▸ Instructions to follow:
Your answer must be every line of the data that holds the string "elbow".

Dataset excerpts:

--- START ---

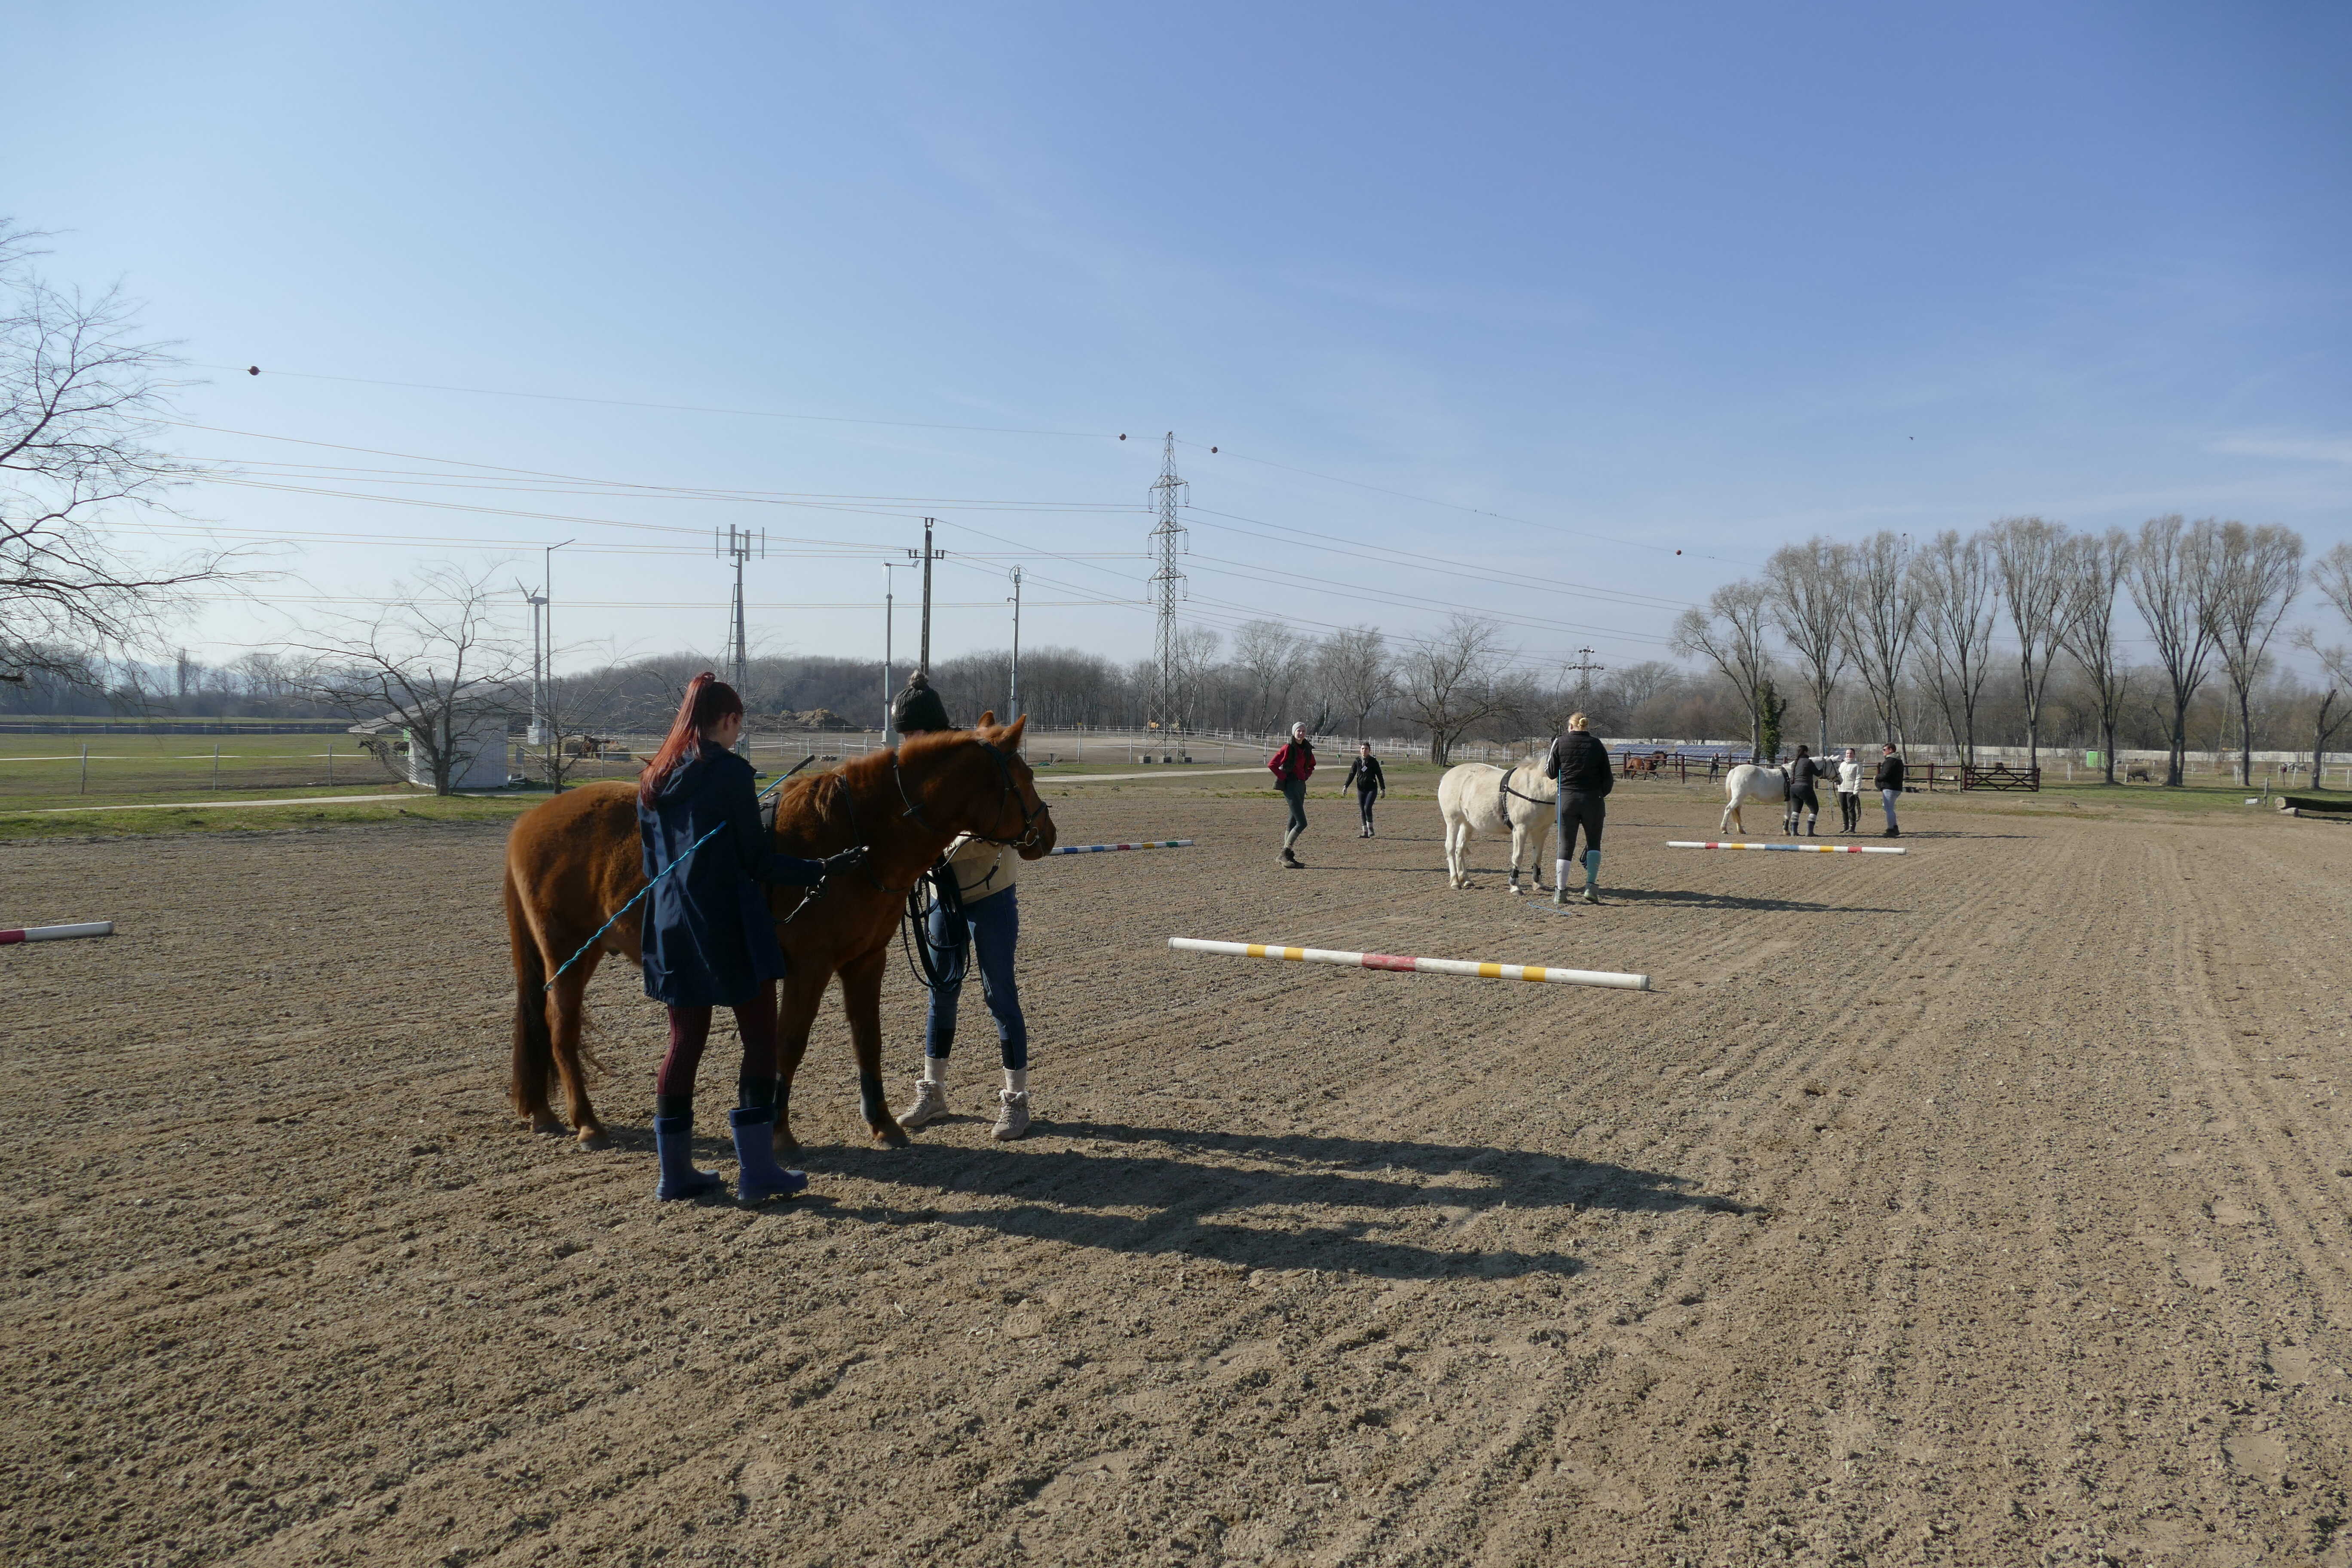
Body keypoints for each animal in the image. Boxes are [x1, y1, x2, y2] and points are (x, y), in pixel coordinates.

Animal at [502, 714, 1056, 1151]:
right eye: (1024, 775)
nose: (1047, 836)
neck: (856, 837)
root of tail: (528, 822)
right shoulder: (809, 967)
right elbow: (790, 1042)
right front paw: (779, 1132)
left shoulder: (865, 961)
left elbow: (868, 1039)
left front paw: (881, 1124)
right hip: (569, 954)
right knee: (561, 1030)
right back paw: (587, 1123)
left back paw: (548, 1113)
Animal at [1438, 760, 1557, 893]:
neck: (1537, 787)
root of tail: (1447, 776)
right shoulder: (1520, 829)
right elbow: (1518, 857)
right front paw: (1515, 887)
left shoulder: (1541, 831)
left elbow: (1538, 857)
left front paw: (1539, 885)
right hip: (1453, 821)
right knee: (1450, 847)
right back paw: (1455, 882)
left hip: (1467, 824)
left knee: (1460, 848)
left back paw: (1466, 880)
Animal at [1719, 762, 1789, 835]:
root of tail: (1734, 770)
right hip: (1738, 798)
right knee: (1729, 809)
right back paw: (1724, 829)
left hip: (1740, 799)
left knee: (1737, 813)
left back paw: (1741, 830)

--- END ---

▸ Written response:
right elbow: (790, 1042)
left elbow: (868, 1039)
right elbow: (1518, 857)
left elbow: (1538, 857)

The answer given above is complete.